Chantage, pressions psychologiques et physiques, coercition, tous les moyens seront employés pour faire taire Adi et surtout son secret qu’Ilinca, une jeune fille de son âge, est seule à partager avec compassion pour les désagréments qu’il subit. C’est à une charge de toutes les institutions à laquelle on assiste : police, église, famille qui se liguent pour étouffer l’affaire et la régler au mieux de leur intérêt propre, oubliant le point de vue et la liberté du principal intéressé de vivre son homosexualité. Et le film montre à nu les rouages de la machine destructrice qui broie l’individu pris en eux. La demande de mise à la retraite anticipée du chef de la police dépend d’un geste de Zentov à l’administration de même que l’effacement de la dette du père d’Adi.

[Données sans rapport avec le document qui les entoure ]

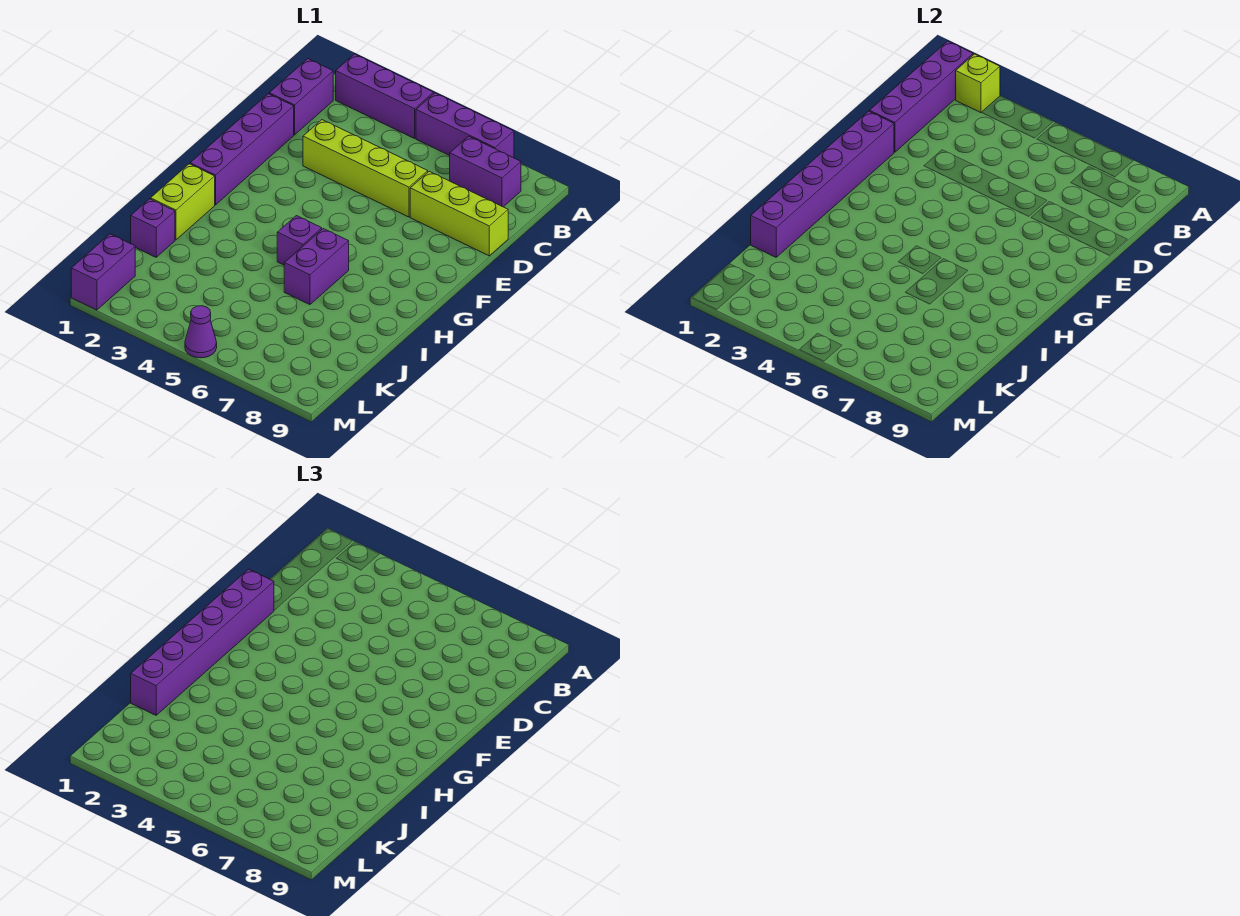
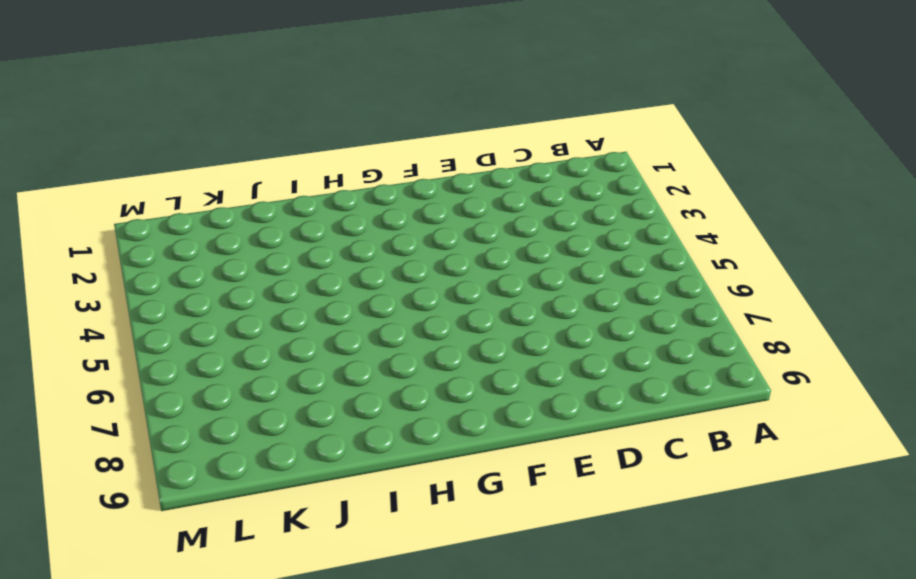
none -> purple brick A2:A4 level 1
none -> purple brick A5:A7 level 1
none -> purple brick B1:C1 level 1

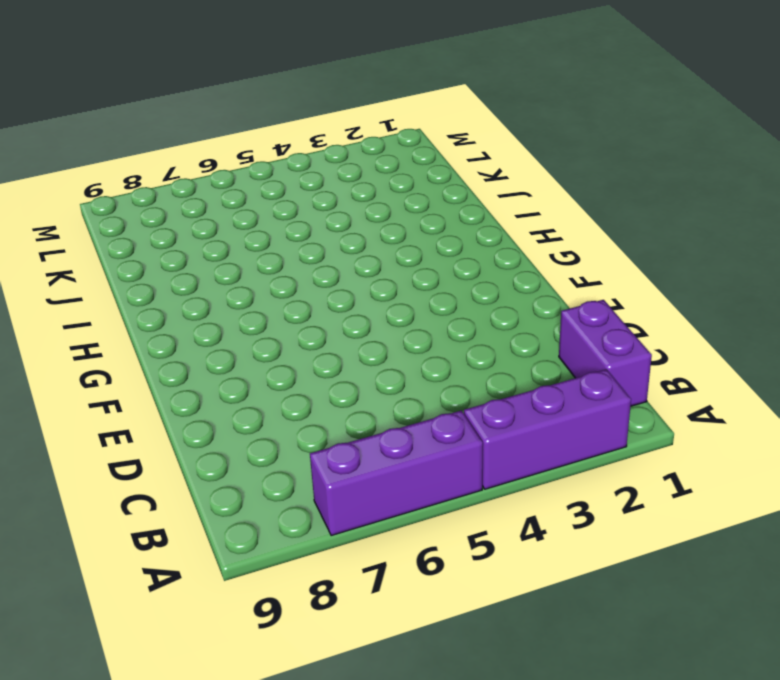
none -> purple brick B7:B8 level 1
none -> purple brick D1:G1 level 1
none -> lime brick D3:D6 level 1

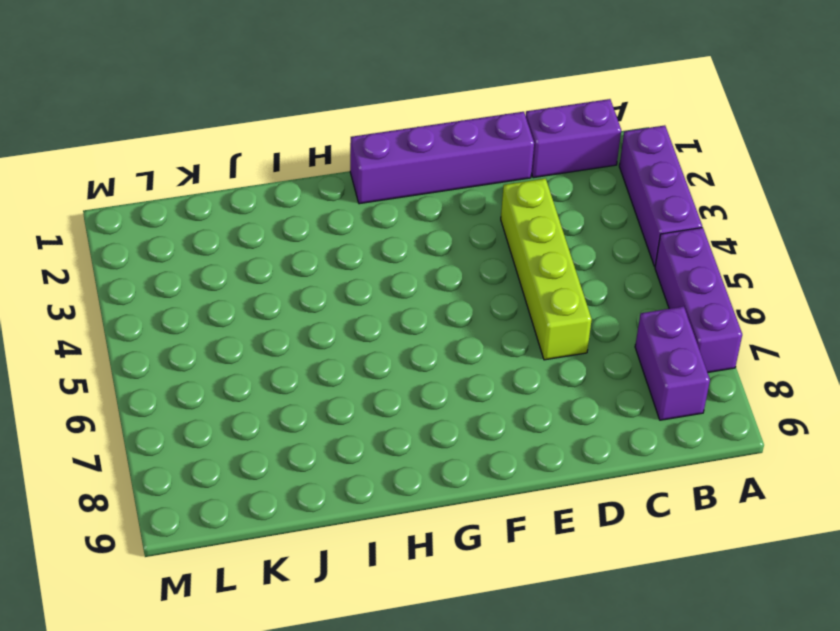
none -> lime brick D7:D9 level 1
none -> lime brick H1:I1 level 1
none -> purple brick H5 level 1

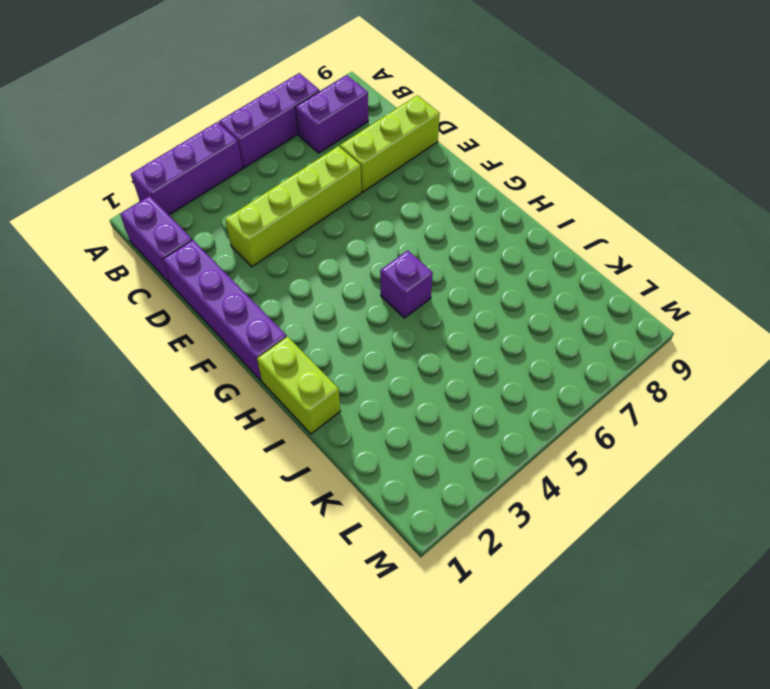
none -> purple brick H6:I6 level 1
none -> purple brick J1 level 1
none -> purple brick L1:M1 level 1

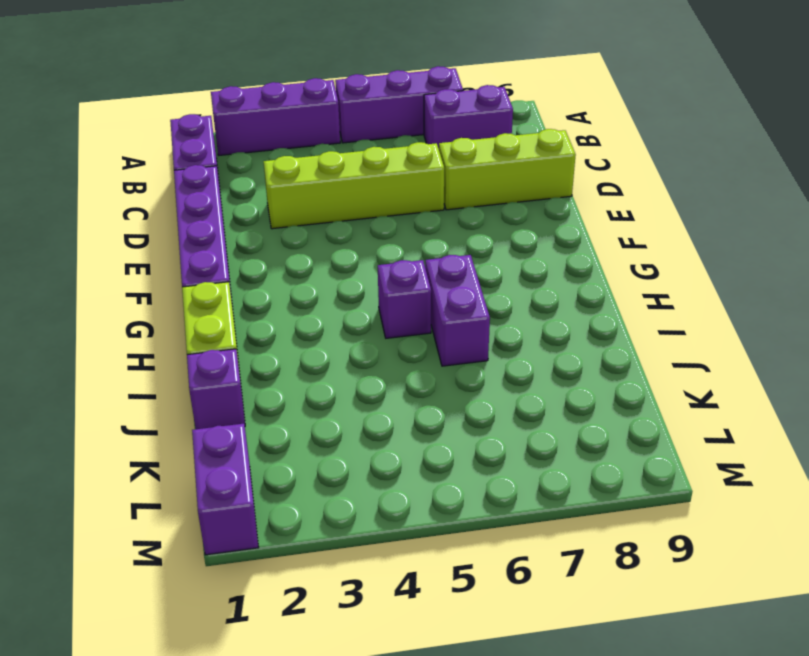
none -> purple cone M5 level 1
none -> purple brick A1:D1 level 2
none -> lime brick A2 level 2

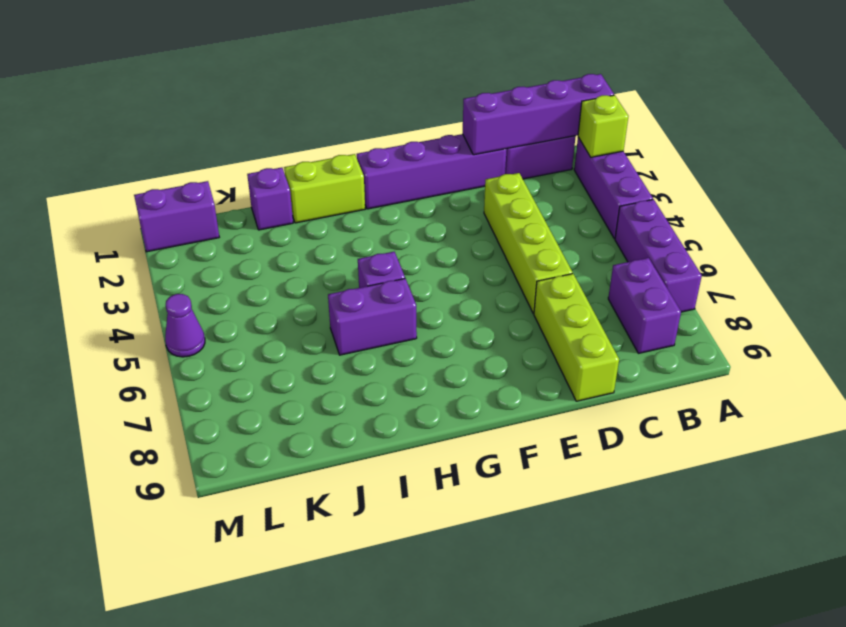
none -> purple brick E1:J1 level 2
none -> purple brick E1:J1 level 3

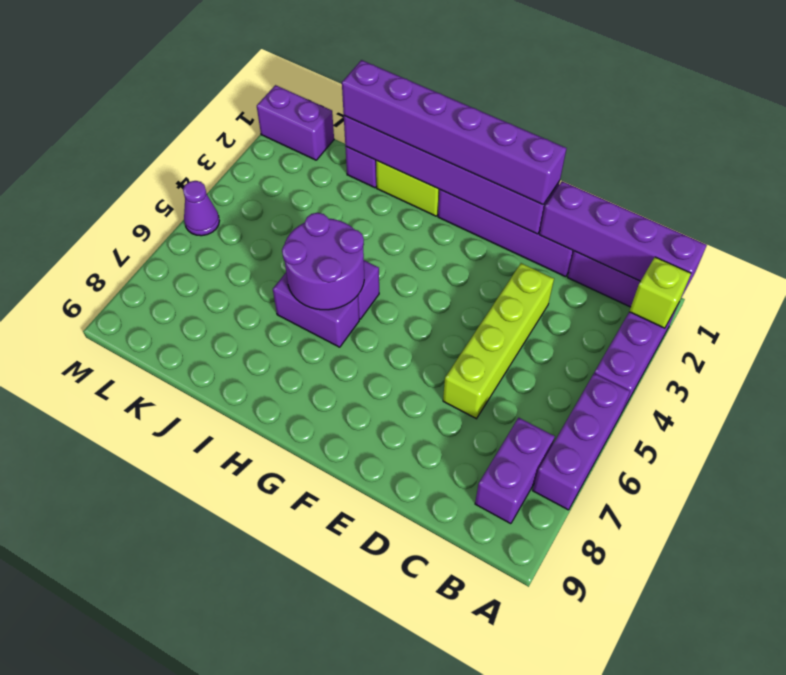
purple round brick H5:I6 level 2 -> none
none -> lime brick D7:D9 level 1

Le prêtre – qui préfère par euphémisme appeler cela une prière – est appelé pour exorciser Adi contre son gré, ce dernier allant jusqu’à être attaché et bâillonné. Son père lui confisque son téléphone et sa mère l’enferme dans sa chambre, fouillant tout le village dès qu »elle ne le voit plus à la maison. Le visage d’Adi qui porte les stigmates de son agression témoigne de la violence homophobe que lui fait subir sa famille et tout le village.

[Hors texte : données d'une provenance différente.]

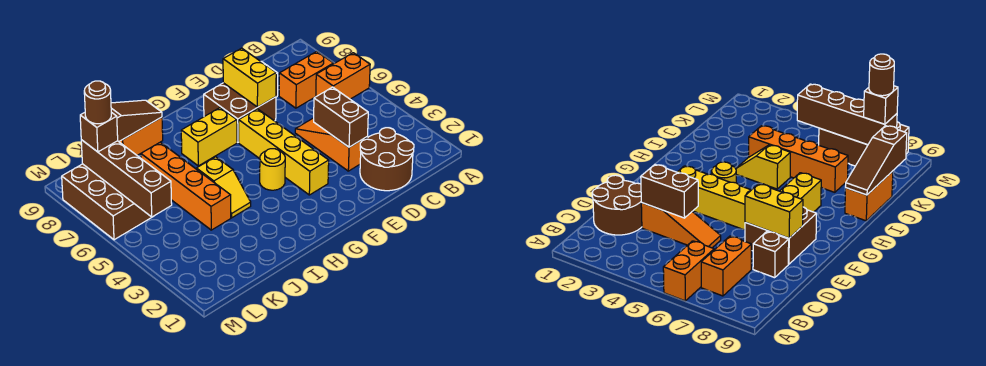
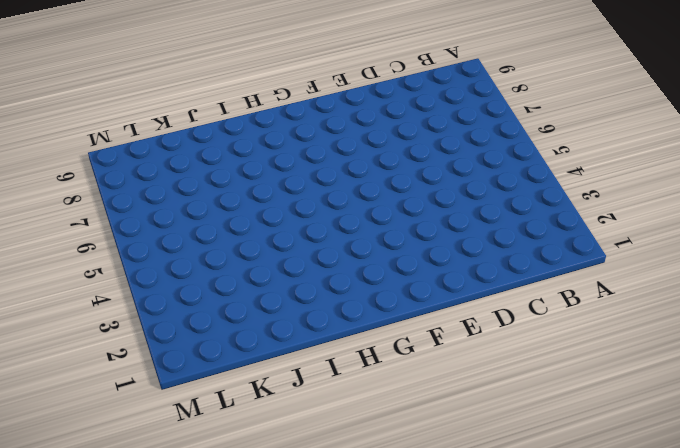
none -> orange brick A6:B6 level 1
none -> orange brick B7:C7 level 1
none -> brown round brick C1:D2 level 1

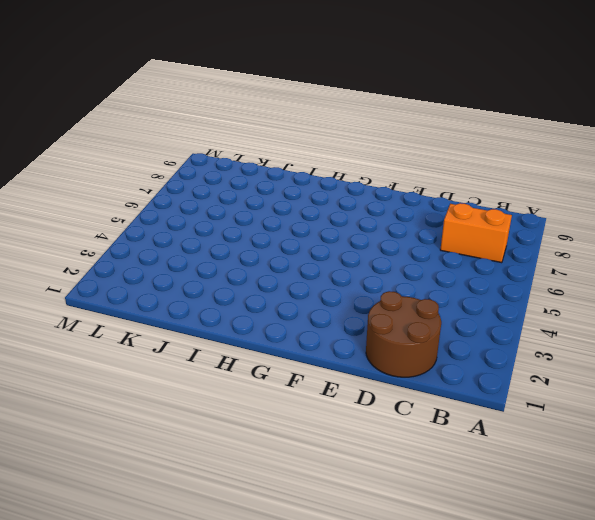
none -> orange brick A6:B6 level 1
none -> orange slope D3:D5 level 1 top 3
none -> brown brick D8 level 1

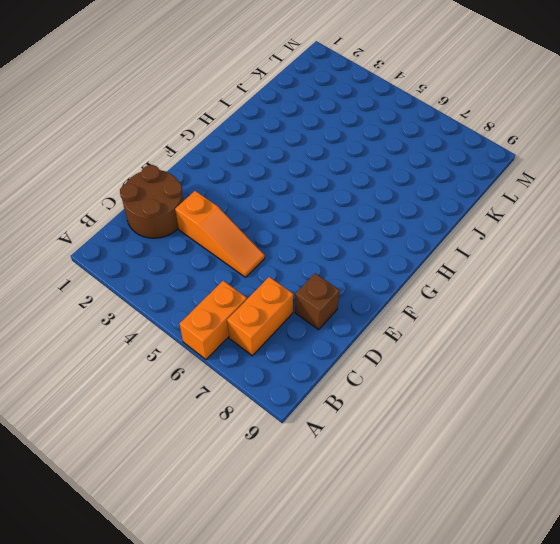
none -> brown brick E7:F8 level 1
none -> yellow brick F3:F6 level 1
none -> yellow round brick G4 level 1

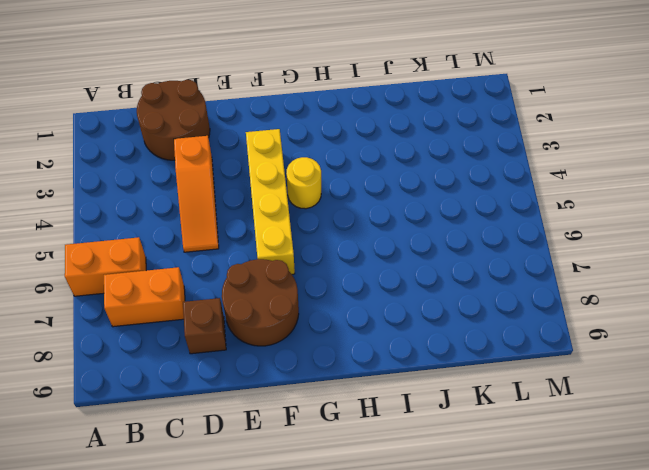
brown round brick E7:F8 level 1 -> brown brick E7:F8 level 1
none -> yellow brick G7:H7 level 1
none -> yellow slope I4:I5 level 1 top 5
none -> orange brick I9:J9 level 1

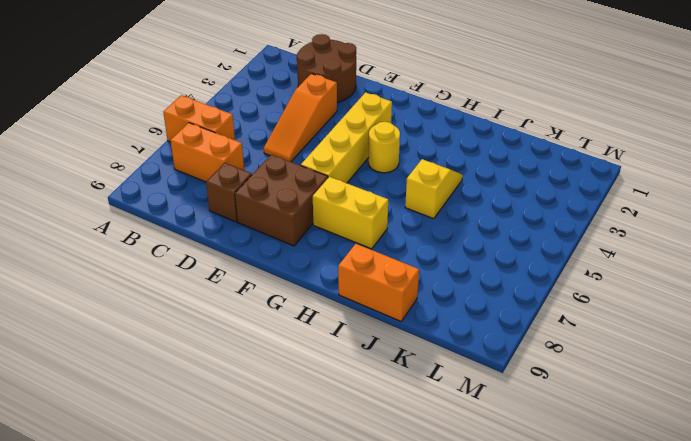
none -> orange brick J4:J7 level 1
none -> brown brick L6:M8 level 1
none -> brown brick D3:D4 level 2

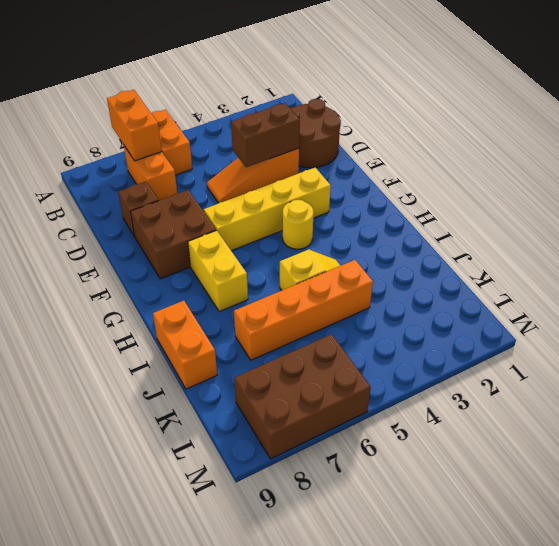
orange brick A7:B7 level 2 -> none
none -> yellow brick E7:E8 level 2
none -> brown slope I9:K9 level 2 top K
none -> brown brick L5:L8 level 2

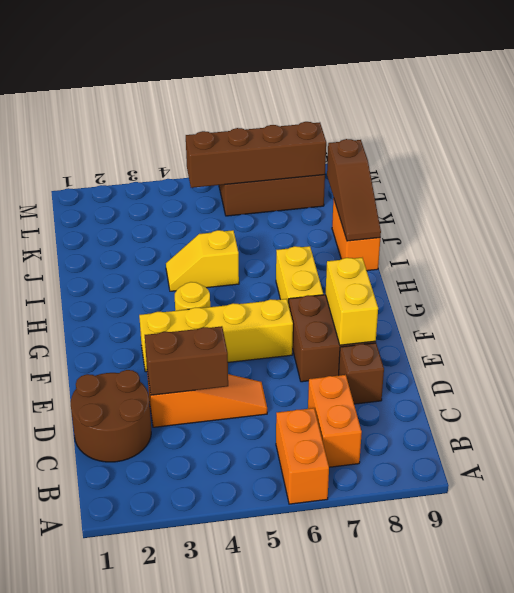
yellow brick E8:F8 level 2 -> yellow brick E7:E8 level 2
none -> orange brick J4:J7 level 1
none -> brown brick L8 level 3
none -> brown round brick L8 level 4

Emanuel Pârvu condamne en bloc une société rétrograde, corrompue et à l’esprit étriqué qui ne voit dans l’homosexualité qu’une pathologie à soigner, qu’une maladie à guérir. Le prêtre se compare d’ailleurs lui-même à un médecin des âmes dans l’enquête qui le vise. La mère espère qu’avec le temps les choses passeront. Son père qui souhaitait que son fils s’engage dans la marine traverse le film comme éberlué, dépassé par les évènements qu’il subit d’une certaine manière, écrasé sous le poids d’une honte à laquelle il a du mal à donner un nom – il ne sera jamais question d’homosexualité en tant que telle entre le père et son fils, le père se contentant de reprocher à Adi de lui avoir menti. Et Zentov n’a pas assez de mots pour honnir les homosexuels qu’il voit comme des êtres malfaisants dont il faut se préserver à tout prix. Rappelons que l’homosexualité n’a été dépénalisée en Roumanie que depuis le début des années 2000. Mais qu’en Roumanie comme ailleurs il existe encore beaucoup trop de personnes homosexuelles en butte à la violence homophobe. Le constat d’ailleurs pessimiste du film montre qu’il est impossible de vivre son orientation sexuelle librement du moins dans de petites localités comme celle où vit Adi, la grande ville apparaissant comme un havre de paix auquel il aspire.